私も、「替り目」の後半部分は大好きだ。もっと掛かって欲しいなといつも思っている。
だが前半、車夫どころかおでんのやり取りもばっさりカットして、後半を重視するやり方があるなんて、びっくり。
とはいえ、そんな後半も、別に長くはない。
うどん屋とのやり取りもまた非常に短い。燗を付けてもらっておきながら「うどんは嫌い」という程度。
うどん屋がイライラしているくだりなどない。
かみさんが帰ってきて、悪いと思ってうどん屋に声を掛けたらもうサゲ。
もうちょっと聴いていたいなと思う一方で、とても満足したのでした。そしていつまでも余韻を残す。

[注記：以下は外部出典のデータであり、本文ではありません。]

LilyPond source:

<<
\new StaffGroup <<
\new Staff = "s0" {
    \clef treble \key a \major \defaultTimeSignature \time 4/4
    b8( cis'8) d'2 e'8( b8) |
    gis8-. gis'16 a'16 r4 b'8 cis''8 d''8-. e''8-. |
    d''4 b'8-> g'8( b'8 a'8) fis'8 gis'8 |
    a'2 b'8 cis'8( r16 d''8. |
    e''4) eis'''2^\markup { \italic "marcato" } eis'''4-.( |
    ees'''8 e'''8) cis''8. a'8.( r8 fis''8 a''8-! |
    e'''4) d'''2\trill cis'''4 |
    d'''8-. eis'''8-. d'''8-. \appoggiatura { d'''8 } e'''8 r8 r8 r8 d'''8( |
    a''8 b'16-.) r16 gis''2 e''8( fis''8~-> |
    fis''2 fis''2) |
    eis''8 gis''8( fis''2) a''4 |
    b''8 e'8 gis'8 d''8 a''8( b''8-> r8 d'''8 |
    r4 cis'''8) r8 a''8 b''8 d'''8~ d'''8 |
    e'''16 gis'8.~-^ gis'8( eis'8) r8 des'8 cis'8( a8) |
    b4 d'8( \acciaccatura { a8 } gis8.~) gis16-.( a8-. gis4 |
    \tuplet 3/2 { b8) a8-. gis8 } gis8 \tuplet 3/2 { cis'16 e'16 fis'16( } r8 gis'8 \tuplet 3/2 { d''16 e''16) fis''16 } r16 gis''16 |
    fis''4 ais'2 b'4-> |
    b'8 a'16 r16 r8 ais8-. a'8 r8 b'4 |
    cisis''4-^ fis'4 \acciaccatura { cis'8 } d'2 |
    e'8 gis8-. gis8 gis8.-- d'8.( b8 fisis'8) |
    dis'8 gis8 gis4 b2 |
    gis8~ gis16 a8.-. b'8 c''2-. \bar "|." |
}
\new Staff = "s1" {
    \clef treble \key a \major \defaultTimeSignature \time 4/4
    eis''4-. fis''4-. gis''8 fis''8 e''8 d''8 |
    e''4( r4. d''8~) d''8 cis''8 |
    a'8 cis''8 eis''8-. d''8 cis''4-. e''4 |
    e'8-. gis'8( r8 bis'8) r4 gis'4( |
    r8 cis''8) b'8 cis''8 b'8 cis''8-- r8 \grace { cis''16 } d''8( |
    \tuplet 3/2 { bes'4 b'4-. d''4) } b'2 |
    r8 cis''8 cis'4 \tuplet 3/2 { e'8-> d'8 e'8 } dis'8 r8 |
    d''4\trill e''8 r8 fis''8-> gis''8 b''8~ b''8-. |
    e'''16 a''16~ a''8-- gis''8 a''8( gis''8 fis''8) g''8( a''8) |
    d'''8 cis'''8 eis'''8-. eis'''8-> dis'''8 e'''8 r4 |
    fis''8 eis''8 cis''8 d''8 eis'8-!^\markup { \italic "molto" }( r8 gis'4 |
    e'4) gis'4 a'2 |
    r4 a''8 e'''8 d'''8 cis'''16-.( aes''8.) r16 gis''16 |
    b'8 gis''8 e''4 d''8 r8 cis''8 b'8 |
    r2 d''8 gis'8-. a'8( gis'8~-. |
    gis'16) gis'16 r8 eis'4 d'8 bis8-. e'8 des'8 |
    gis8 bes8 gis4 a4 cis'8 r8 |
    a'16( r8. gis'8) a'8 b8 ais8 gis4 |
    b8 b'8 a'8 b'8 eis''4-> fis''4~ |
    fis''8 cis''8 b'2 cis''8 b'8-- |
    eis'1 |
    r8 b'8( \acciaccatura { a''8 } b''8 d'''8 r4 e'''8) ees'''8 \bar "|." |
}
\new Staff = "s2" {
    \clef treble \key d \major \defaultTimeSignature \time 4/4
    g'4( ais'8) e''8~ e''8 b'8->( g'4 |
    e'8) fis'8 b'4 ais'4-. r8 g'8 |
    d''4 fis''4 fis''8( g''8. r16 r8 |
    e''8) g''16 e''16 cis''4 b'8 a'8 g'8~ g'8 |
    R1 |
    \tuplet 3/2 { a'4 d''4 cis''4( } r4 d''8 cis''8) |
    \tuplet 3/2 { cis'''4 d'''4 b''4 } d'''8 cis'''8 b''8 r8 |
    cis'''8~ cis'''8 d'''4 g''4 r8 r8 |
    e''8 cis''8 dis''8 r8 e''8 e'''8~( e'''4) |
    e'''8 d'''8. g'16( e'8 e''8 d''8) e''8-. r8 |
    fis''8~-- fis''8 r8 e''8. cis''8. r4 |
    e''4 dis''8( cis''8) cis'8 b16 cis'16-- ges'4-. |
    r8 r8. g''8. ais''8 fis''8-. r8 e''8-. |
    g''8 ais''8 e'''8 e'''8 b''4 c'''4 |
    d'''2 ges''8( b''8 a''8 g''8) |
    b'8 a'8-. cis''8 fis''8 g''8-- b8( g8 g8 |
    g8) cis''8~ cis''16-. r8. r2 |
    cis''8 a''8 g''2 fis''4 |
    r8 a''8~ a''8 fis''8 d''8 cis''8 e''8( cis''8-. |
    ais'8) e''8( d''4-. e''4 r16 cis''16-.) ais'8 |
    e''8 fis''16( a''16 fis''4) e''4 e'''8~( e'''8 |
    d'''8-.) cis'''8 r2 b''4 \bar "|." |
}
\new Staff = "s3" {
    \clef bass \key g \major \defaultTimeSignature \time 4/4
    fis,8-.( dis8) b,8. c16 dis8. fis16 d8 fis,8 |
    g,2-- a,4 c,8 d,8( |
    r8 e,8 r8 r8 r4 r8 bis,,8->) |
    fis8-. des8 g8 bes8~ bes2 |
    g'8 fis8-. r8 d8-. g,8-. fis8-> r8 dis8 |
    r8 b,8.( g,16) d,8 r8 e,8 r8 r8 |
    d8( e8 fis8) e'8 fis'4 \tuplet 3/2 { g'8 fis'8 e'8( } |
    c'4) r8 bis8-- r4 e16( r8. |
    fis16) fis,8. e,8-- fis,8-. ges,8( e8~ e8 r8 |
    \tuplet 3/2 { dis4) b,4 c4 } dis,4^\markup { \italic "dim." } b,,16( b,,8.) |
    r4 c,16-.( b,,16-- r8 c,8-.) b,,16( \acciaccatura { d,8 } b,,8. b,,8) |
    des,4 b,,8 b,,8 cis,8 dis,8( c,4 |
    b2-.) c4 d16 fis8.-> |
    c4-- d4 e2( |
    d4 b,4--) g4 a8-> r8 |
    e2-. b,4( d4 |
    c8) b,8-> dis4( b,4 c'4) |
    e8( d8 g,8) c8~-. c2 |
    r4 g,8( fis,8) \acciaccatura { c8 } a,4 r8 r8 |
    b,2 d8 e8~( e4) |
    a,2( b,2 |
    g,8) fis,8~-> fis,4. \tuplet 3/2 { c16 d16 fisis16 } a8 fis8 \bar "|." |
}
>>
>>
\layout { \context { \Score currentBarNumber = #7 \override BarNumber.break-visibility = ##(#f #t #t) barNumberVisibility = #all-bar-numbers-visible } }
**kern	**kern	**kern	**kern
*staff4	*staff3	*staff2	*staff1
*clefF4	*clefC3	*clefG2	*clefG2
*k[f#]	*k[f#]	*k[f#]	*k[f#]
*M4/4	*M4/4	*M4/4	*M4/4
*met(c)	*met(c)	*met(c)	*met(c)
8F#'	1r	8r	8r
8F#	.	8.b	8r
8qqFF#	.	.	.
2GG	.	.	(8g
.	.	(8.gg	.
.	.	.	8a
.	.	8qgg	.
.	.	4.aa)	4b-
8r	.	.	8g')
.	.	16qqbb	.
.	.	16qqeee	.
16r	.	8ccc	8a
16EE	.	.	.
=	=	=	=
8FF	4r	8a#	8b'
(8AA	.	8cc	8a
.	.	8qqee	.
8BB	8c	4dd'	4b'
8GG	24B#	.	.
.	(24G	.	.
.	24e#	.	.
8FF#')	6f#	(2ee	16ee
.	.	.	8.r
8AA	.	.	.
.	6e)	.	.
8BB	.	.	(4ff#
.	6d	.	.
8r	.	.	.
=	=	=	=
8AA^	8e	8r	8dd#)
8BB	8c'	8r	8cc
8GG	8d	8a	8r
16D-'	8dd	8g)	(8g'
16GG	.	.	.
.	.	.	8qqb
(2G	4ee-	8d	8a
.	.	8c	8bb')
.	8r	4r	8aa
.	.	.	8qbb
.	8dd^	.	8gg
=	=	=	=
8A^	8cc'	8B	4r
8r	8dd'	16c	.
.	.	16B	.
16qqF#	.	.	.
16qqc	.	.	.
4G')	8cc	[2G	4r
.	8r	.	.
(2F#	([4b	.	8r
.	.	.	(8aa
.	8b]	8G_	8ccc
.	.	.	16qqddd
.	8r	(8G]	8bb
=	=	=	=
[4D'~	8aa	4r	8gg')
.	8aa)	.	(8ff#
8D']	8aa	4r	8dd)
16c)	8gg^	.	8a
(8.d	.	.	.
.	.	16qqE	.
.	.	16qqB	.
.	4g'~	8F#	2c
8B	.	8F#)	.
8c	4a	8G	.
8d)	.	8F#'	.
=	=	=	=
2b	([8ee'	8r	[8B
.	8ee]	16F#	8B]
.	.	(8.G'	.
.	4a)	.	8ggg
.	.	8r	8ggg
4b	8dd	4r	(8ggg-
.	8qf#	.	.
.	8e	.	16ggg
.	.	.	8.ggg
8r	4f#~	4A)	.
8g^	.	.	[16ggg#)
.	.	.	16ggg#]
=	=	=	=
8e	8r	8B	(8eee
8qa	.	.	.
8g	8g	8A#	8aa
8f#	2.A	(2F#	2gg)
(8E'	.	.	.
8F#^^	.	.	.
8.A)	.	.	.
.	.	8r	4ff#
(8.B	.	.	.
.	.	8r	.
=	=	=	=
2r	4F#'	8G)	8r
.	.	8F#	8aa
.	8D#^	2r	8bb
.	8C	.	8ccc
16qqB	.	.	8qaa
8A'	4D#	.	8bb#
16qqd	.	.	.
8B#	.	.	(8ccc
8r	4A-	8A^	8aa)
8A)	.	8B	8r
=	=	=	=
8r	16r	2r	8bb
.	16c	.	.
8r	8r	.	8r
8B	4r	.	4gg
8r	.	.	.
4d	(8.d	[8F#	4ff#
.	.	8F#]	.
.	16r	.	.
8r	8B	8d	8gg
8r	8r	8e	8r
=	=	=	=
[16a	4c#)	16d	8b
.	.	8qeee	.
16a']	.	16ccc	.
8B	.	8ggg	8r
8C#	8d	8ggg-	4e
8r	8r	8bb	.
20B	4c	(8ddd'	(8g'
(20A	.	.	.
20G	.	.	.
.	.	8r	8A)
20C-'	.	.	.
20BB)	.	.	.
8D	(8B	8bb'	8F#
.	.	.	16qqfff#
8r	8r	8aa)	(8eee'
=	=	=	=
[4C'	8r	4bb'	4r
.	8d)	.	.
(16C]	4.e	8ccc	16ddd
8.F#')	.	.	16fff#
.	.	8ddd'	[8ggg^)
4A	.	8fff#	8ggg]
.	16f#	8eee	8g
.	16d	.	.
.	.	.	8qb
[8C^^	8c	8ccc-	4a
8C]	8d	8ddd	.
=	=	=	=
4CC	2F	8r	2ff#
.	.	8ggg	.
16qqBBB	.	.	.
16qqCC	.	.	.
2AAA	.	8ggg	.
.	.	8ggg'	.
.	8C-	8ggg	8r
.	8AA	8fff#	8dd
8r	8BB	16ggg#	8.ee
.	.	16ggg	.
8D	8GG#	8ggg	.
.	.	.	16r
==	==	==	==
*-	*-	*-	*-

この世代の噺家は大変層が厚いが、その中においても、遊雀師の天才振りは今や圧巻だと思う。
芸協をないがしろにする気はないし、したくもないが、私もどうしても寄席が落語協会中心になってしまう。遊雀師が鶴見で聴けて本当によかった。
こんにちは。遊雀師の替り目ですが以前浅草お茶の間寄席でやっていたのを思い出しました。その時も20分弱の尺で銚子の替り目までやっていました。後半までのフルバージョンを高座にかけているのは、遊雀師の他は、雲助師、白酒師くらいでしょうか。もっと他におられるのかもわかりませんが、私の聴いている噺家さんが片寄っているのでしょう。
>ばたばた様
引っ越した当ブログへ、初のコメントありがとうございます。
浅草お茶の間寄席での「替り目」、私も視たような記憶があります。コレクションを探してみようと思います。
もっとも今回のような、噺家本人がスライドして亭主になってしまうような中身ではなかったですね。
通しの替り目は、三遊亭竜楽師で昨年聴きました。軽い遊雀師のものとは雰囲気がずいぶん違いますが、これもまた絶品でした。